Fixo o valor da causa em €7.986,29 (art. 297.º, nºs. 1 e 2, do Código de Processo Civil).
Custas pela Autora e Ré na proporção do respetivo decaimento.
Notifique.
Évora, 17 de dezembro de 2020
Emília Ramos Costa (relatora)
Moisés Silva
Mário Branco Coelho
_______________________________________________

[1] Relatora: Emília Ramos Costa; 1.º Adjunto: Moisés Silva; 2.º Adjunto: Mário Branco Coelho.
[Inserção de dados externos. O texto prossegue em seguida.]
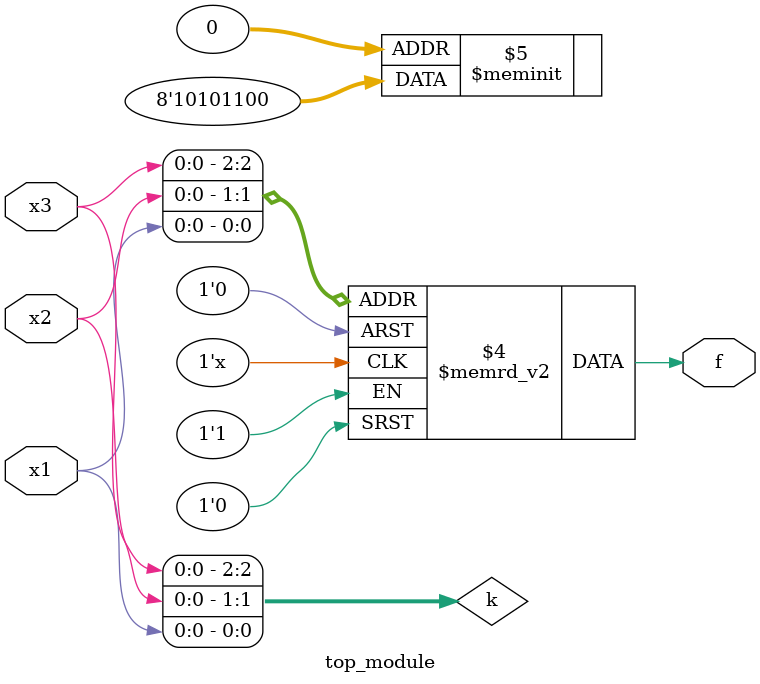
<source format=v>
module top_module( 
    input x3,
    input x2,
    input x1,  // three inputs
    output reg f   // one output
);
  wire [2:0]k;
  assign k = {x3, x2, x1};
  always @(*) begin
    case(k)
      0: f = 0;
      1: f = 0;
      2: f = 1;
      3: f = 1;
      4: f = 0;
      5: f = 1;
      6: f = 0;
      7: f = 1;
      default : f = 0;
    endcase
  end
endmodule

</source>
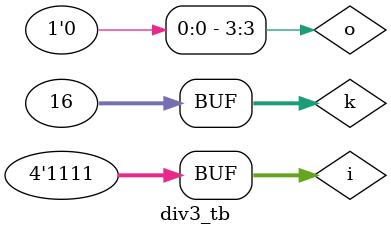
<source format=v>
module div3 (
  input [3:0] i,
  output reg [2:0] o
);
  always @(*)
	casez(i)
		4'b0000 : o= 3'b000;
		4'b0001 : o= 3'b000;
		4'b0010 : o= 3'b000;
		4'b0011 : o= 3'b001;
		4'b010? : o= 3'b001;
		4'b011? : o= 3'b010;
		4'b1000 : o= 3'b010;
		4'b1001 : o= 3'b011;
		4'b101? : o= 3'b011;
		4'b110? : o= 3'b100;
		4'b1110 : o= 3'b100;
		4'b1111 : o= 3'b101;
	endcase
endmodule

module div3_tb;
  reg [3:0] i;
  wire [3:0] o;

  div3 div3_i (.i(i), .o(o));

  integer k;
  initial begin
    $display("Time\ti\t\to");
    $monitor("%0t\t%b(%2d)\t%b(%0d)", $time, i, i, o, o);
    i = 0;
    for (k = 1; k < 16; k = k + 1)
      #10 i = k;
  end
endmodule
</source>
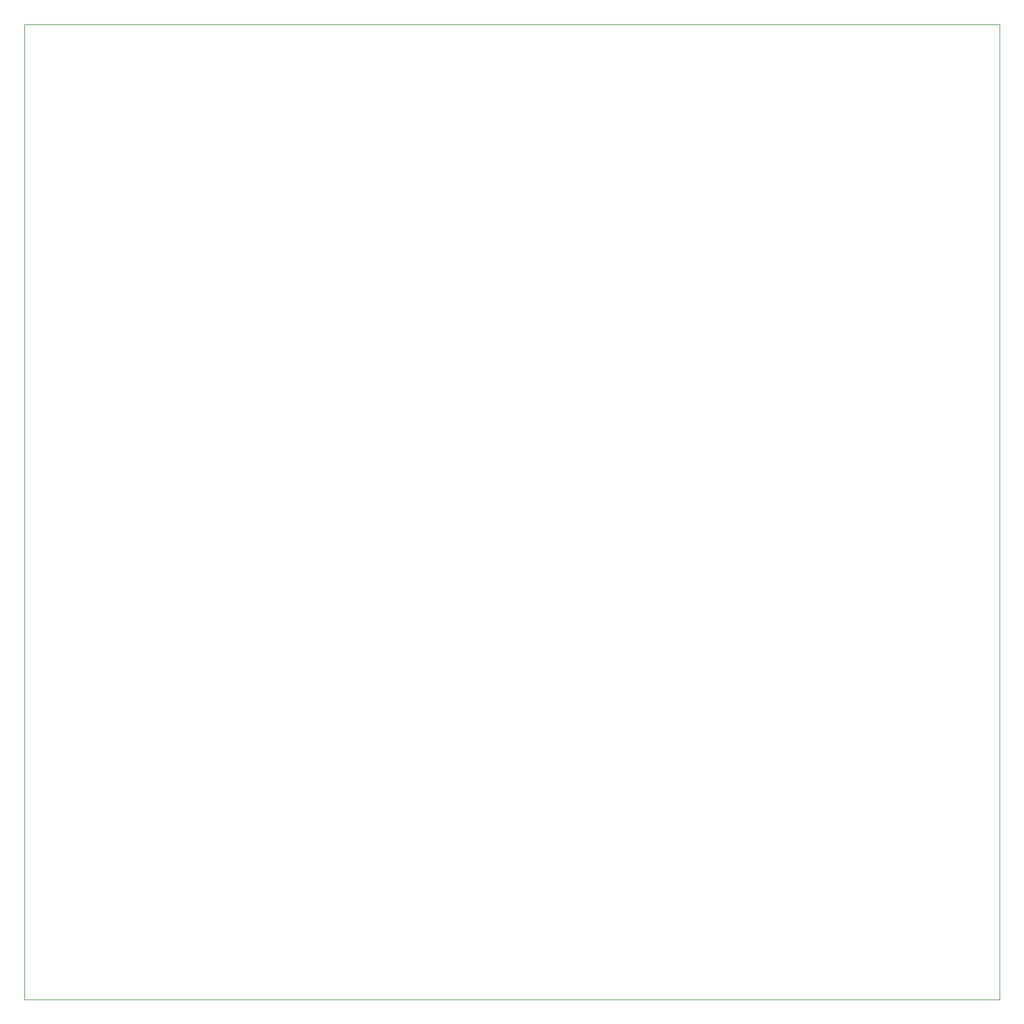
<source format=gm1>
G04 #@! TF.GenerationSoftware,KiCad,Pcbnew,8.0.3*
G04 #@! TF.CreationDate,2024-07-18T12:32:47+02:00*
G04 #@! TF.ProjectId,MFD,4d46442e-6b69-4636-9164-5f7063625858,1.0*
G04 #@! TF.SameCoordinates,Original*
G04 #@! TF.FileFunction,Profile,NP*
%FSLAX46Y46*%
G04 Gerber Fmt 4.6, Leading zero omitted, Abs format (unit mm)*
G04 Created by KiCad (PCBNEW 8.0.3) date 2024-07-18 12:32:47*
%MOMM*%
%LPD*%
G01*
G04 APERTURE LIST*
G04 #@! TA.AperFunction,Profile*
%ADD10C,0.050000*%
G04 #@! TD*
G04 APERTURE END LIST*
D10*
X39000000Y-19000000D02*
X181000000Y-19000000D01*
X181000000Y-161000000D01*
X39000000Y-161000000D01*
X39000000Y-19000000D01*
M02*

</source>
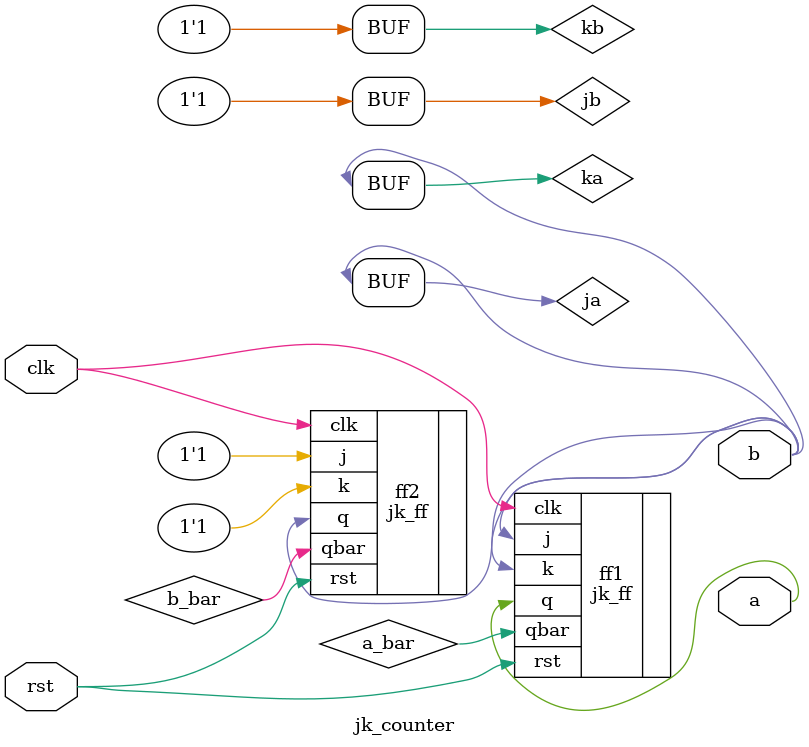
<source format=v>
module jk_counter(
    input clk, rst,
    output a, b
);

wire a_bar;
wire b_bar;
wire ja, ka, jb, kb;

jk_ff ff1(.clk(clk), .j(ja), .k(ka), .q(a), .qbar(a_bar), .rst(rst));
jk_ff ff2(.clk(clk), .j(jb), .k(kb), .q(b), .qbar(b_bar), .rst(rst));

assign jb = 1'b1;
assign kb = 1'b1;

assign ja = b;
assign ka = b;

endmodule
</source>
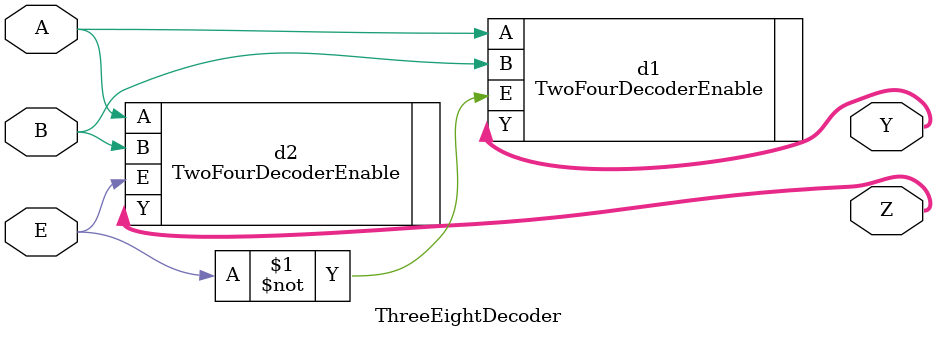
<source format=v>
`timescale 1ns / 1ps


module ThreeEightDecoder(
    input A,
    input B,
    //Have 3 inputs and 8 outputs per decoder specification
    input E,
    //Using a bus for output so I don't have to type output Y1, output Y2, etc...
    //Can't just do [7:0]Y because my output is divided between two decoders each outputting 4 signals
    output [3:0]Y,
    output [3:0]Z
    );
    //In the parenthesis is from the current file
    //Next to the period is from the referenced file
    //Note how I invert the Enable signal going into this decoder so only 1 decoder is enabled at a time
    TwoFourDecoderEnable d1(.A(A),.B(B),.E(~E),.Y(Y));
    TwoFourDecoderEnable d2(.A(A),.B(B),.E(E),.Y(Z));
endmodule

</source>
[2] Veja-se o acórdão do TRE, proferido em 14-07-2020, no âmbito do processo n.º 1580/18.0T8EVR.E1, consultável em www.dgsi.pt.

[3] Veja-se o acórdão do TRE, proferido em 28-04-2017, no âmbito do processo n.º 758/15.2T8STC.E1, consultável em www.dgsi.pt.

[4] Veja-se o acórdão do TRL, proferido em 07-11-2018, no âmbito do processo n.º 34045/15.1T8LSB.L1-4, consultável em www.dgsi.pt.

[5] Conforme bem refere Carlos Alegre no Regime Jurídico dos Acidentes de Trabalho e das Doenças Profissionais Anotado, Almedina, pp. 35, acidente de trabalho é “(…) o acontecimento não intencionalmente provocado, de carácter anormal e inesperado, gerador de consequências danosas no corpo ou na saúde, imputável ao trabalho, no exercício de uma actividade profissional, ou por causa dela, de que é vítima um trabalhador”.

[6] Veja-se o acórdão do TRE, proferido em 09-03-2016, no âmbito do processo n.º 354/15.4T8BJA.E1, consultável em www.dgsi.pt.